"Se gli uomini non nutrono un ideale in un mondo migliore perdono qualcosa.
L'umanità non potrebbe funzionare senza le grandi speranze, le passioni assolute."
Eric J. Hobsbawm

giovedì 5 novembre 2015

Parliamo di auto … e spaventiamoci

di
Francesco Zanotti

Risultati immagini per Fca, boom di vendite in USA

Guardando dentro le cose si scoprono gli altarini.
Guardando dentro l’aumento del PIL (non solo in Italia) si vede che un grande contributo è dato dalla vendita di auto. Ma, grazie a cosa è aumentata questa vendita?
Leggiamo il Sole 24 Ore di ieri (Fca, boom di vendite in USA). I fattori che hanno favorito il boom di vendite sembrano essere: la domanda cumulata, tassi di interesse bassi, credito facile e benzina a buon mercato. Nessuno di questi fattori è gestibile dai produttori.

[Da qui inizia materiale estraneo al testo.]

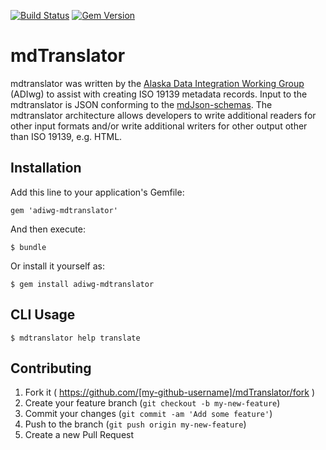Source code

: [![Build Status](https://travis-ci.org/adiwg/mdTranslator.svg?branch=master)](https://travis-ci.org/adiwg/mdTranslator)
[![Gem Version](https://badge.fury.io/rb/adiwg-mdtranslator.svg)](http://badge.fury.io/rb/adiwg-mdtranslator)

# mdTranslator

mdtranslator was written by the [Alaska Data Integration Working Group](http://www.adiwg.org) (ADIwg) to assist with creating ISO 19139 metadata records.  Input to the mdtranslator is JSON conforming to the [mdJson-schemas](https://github.com/adiwg/mdJson-schemas).  The mdtranslator architecture allows developers to write additional readers for other input formats and/or write additional writers for other output other than ISO 19139, e.g. HTML.

## Installation

Add this line to your application's Gemfile:

    gem 'adiwg-mdtranslator'

And then execute:

    $ bundle

Or install it yourself as:

    $ gem install adiwg-mdtranslator

## CLI Usage

    $ mdtranslator help translate

## Contributing

1. Fork it ( https://github.com/[my-github-username]/mdTranslator/fork )
2. Create your feature branch (`git checkout -b my-new-feature`)
3. Commit your changes (`git commit -am 'Add some feature'`)
4. Push to the branch (`git push origin my-new-feature`)
5. Create a new Pull Request
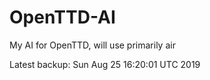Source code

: # OpenTTD-AI
My AI for OpenTTD, will use primarily air

Latest backup: Sun Aug 25 16:20:01 UTC 2019
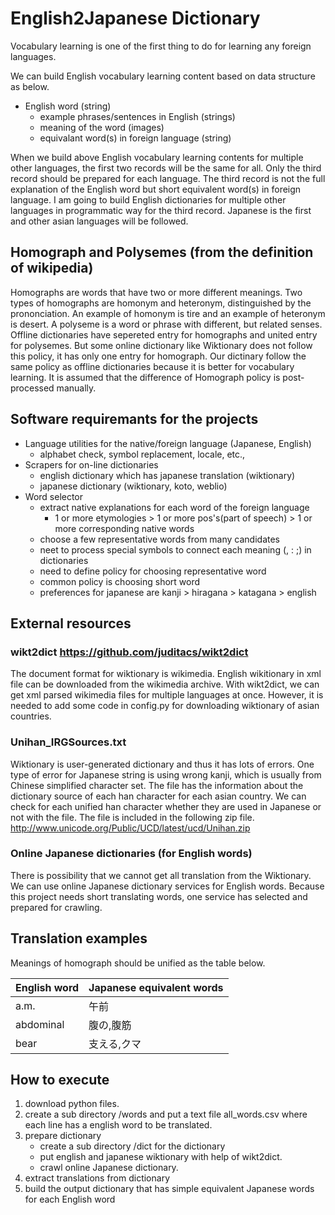 # English2Japanese Dictionary
Vocabulary learning is one of the first thing to do for learning any foreign languages.

We can build English vocabulary learning content based on data structure as below.
* English word (string)
  * example phrases/sentences in English (strings)
  * meaning of the word (images)
  * equivalant word(s) in foreign language (string)

When we build above English vocabulary learning contents for multiple other languages, the first two records will be the same for all. Only the third record should be prepared for each language.
The third record is not the full explanation of the English word but short equivalent word(s) in foreign language.
I am going to build English dictionaries for multiple other languages in programmatic way for the third record.
Japanese is the first and other asian languages will be followed.

## Homograph and Polysemes (from the definition of wikipedia)
Homographs are words that have two or more different meanings.
Two types of homographs are homonym and heteronym, distinguished by the prononciation.
An example of homonym is tire and an example of heteronym is desert.
A polyseme is a word or phrase with different, but related senses.
Offline dictionaries have sepereted entry for homographs and united entry for polysemes.
But some online dictionary like Wiktionary does not follow this policy, it has only one entry for homograph.
Our dictinary follow the same policy as offline dictionaries because it is better for vocabulary learning.
It is assumed that the difference of Homograph policy is post-processed manually.

## Software requiremants for the projects
* Language utilities for the native/foreign language (Japanese, English)
  * alphabet check, symbol replacement, locale, etc.,
* Scrapers for on-line dictionaries
  * english dictionary which has japanese translation (wiktionary)
  * japanese dictionary (wiktionary, koto, weblio)
* Word selector
  * extract native explanations for each word of the foreign language
    * 1 or more etymologies > 1 or more pos's(part of speech) > 1 or more corresponding native words
  * choose a few representative words from many candidates
  * neet to process special symbols to connect each meaning (, : ;) in dictionaries
  * need to define policy for choosing representative word
  * common policy is choosing short word
  * preferences for japanese are kanji > hiragana > katagana > english

## External resources
### wikt2dict https://github.com/juditacs/wikt2dict
The document format for wiktionary is wikimedia.
English wikitionary in xml file can be downloaded from the wikimedia archive.
With wikt2dict, we can get xml parsed wikimedia files for multiple languages at once.
However, it is needed to add some code in config.py for downloading wiktionary of asian countries.

### Unihan_IRGSources.txt
Wiktionary is user-generated dictionary and thus it has lots of errors.
One type of error for Japanese string is using wrong kanji, which is usually from Chinese simplified character set.
The file has the information about the dictionary source of each han character for each asian country.
We can check for each unified han character whether they are used in Japanese or not with the file.
The file is included in the following zip file. http://www.unicode.org/Public/UCD/latest/ucd/Unihan.zip

### Online Japanese dictionaries (for English words)
There is possibility that we cannot get all translation from the Wiktionary.
We can use online Japanese dictionary services for English words.
Because this project needs short translating words, one service has selected and prepared for crawling.

## Translation examples
Meanings of homograph should be unified as the table below.

English word | Japanese equivalent words
------------ | ------------
a.m. | 午前
abdominal | 腹の,腹筋
bear | 支える,クマ

## How to execute
1. download python files.
2. create a sub directory /words and put a text file all_words.csv where each line has a english word to be translated.
3. prepare dictionary
   * create a sub directory /dict for the dictionary
   * put english and japanese wiktionary with help of wikt2dict.
   * crawl online Japanese dictionary.
4. extract translations from dictionary
5. build the output dictionary that has simple equivalent Japanese words for each English word
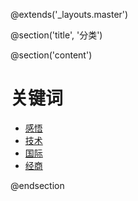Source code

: @extends('_layouts.master')

@section('title', '分类')

@section('content')
    <h1>关键词</h1>
 <ul>
  <li><a href="/twitter" target="_blank">感悟</a></li>
  <li><a href="/github" target="_blank">技术</a></li>
  <li><a href="/github" target="_blank">国际</a></li>
  <li><a href="/github" target="_blank">经商</a></li>
    </ul>
@endsection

Quindi i produttori di auto sono in balia di fattori esterni. La controprova sta nel fatto che il miglioramento delle vendite è di tutti i produttori, non solo Fca. Ora, questi fattori esterni non potranno rimanere positivi in eterno. Soprattutto il combinato disposto di credito facile e tassi bassi è certamente effimero. Anzi è pericoloso perché è proprio questo combinato disposto che crea bolle.
Il mercato delle auto in Italia “risuona” con quello USA.
Sarebbe più tranquillizzante se i fattori di sviluppo del mercato fossero generati dai costruttori di auto. Ad esempio, una nuova proposta di modalità di trasporto individuale e auto che realizzassero questa proposta.
Invece i costruttori non cambiano il concetto di auto e gestiscono ancora le strutture produttive con quella filosofia organizzativa che si chiama WCMS (World Class Manufacturing System) pretendendo che essa porti alla qualità totale. Da questo punto di vista il crescente numero di richiami che tutte le case automobilistiche (escludendo i casi patologici di cui dirò alla fine, Toyota, la creatrice del WCMS in testa) stanno attuando a man bassa mette in discussione questa pretesa modalità perfetta di produrre.  Il mio amico e Senior Partner di CSE Crescendo, Luciano Martinoli, ha addirittura ipotizzato che i “richiami” siano “fisiologici”. Mi ha detto “Sai che i sistemi software sono soggetti a continui aggiornamenti. Lo sono perché stanno diventando sempre più complicati e non siamo in grado di progettare sistemi così complicati esenti da errori. Molti errori sono scopribili solo con l’uso. Da qui i continui aggiornamenti per correggere errori che l’uso evidenzia. Ora io credo che per le auto stia accadendo la stessa cosa. Sono diventati oggetti così complessi che è impossibile una progettazione perfetta. I costi dei richiami non dovrebbero essere considerati costi eccezionali, ma i normali costi di una progettazione che non può che essere continua.” Aggiungo io: ma questo dovrebbe far riflettere sul concetto stesso di impresa. Alla vita dell’impresa, compresa quella produttiva, non possono che partecipare anche i clienti, oltre che, ovviamente, i dipendenti. I clienti non sono solo titolari di esigenze che occorre interpellare per conoscerle. Essi non sono esterni, ma sono parte integrante del processo progettuale e produttivo
Arriviamo ai bilanci. Come dice Luciano, i costi di richiamo dovrebbero essere inseriti tra i costi “naturali”, abbassando drasticamente l’EBITDA.
Sommando questa considerazione col fatto che l’aumento degli acquisti è in qualche modo drogato dalla finanza, quali sono i margini e i flussi di cassa reali del fare auto?
La domanda diventa inquietante quando si scopre che il numero uno al mondo Volkswagen, quasi da un giorno all’altro, si trova sull’orlo del fallimento. E nel fallimento ci cadrà come una pera cotta (il lettore ricordi questa previsione). Non se ne convincono solo tutti coloro che non riescono a non abbandonare una cultura della conservazione. E non sopportano la realtà che in una società che sta cambiando radicalmente pelle: i giganti del passato perderanno inevitabilmente di senso.
La conclusione è che il settore auto riuscirà a sopravvivere solo grazie al fatto che viene mantenuto dalla collettività, come sta accadendo a troppe imprese.